• INPUT DATA:
** BEGIN **
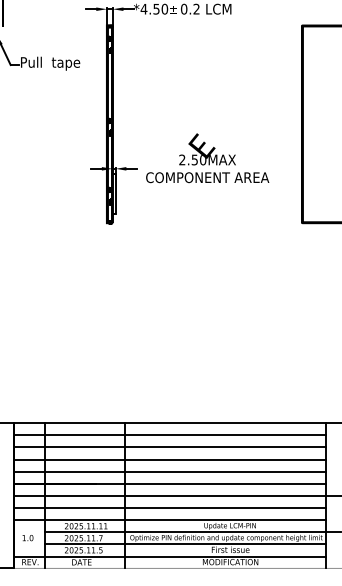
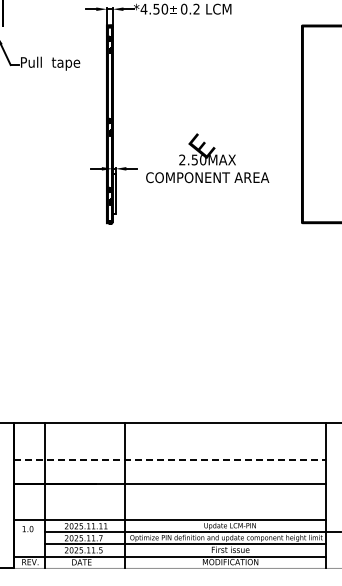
line at (169, 435): present -> none
line at (169, 447): present -> none
line at (170, 459): solid -> dashed
line at (169, 471): present -> none
line at (175, 495): present -> none
line at (169, 508): present -> none
text at (27, 538) position: (27, 538) -> (27, 529)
** END **
• DIRECTIONS:
Write out every line above word for word, leaving out the two pictures.

• FULL ANSWER:
line at (169, 435): present -> none
line at (169, 447): present -> none
line at (170, 459): solid -> dashed
line at (169, 471): present -> none
line at (175, 495): present -> none
line at (169, 508): present -> none
text at (27, 538) position: (27, 538) -> (27, 529)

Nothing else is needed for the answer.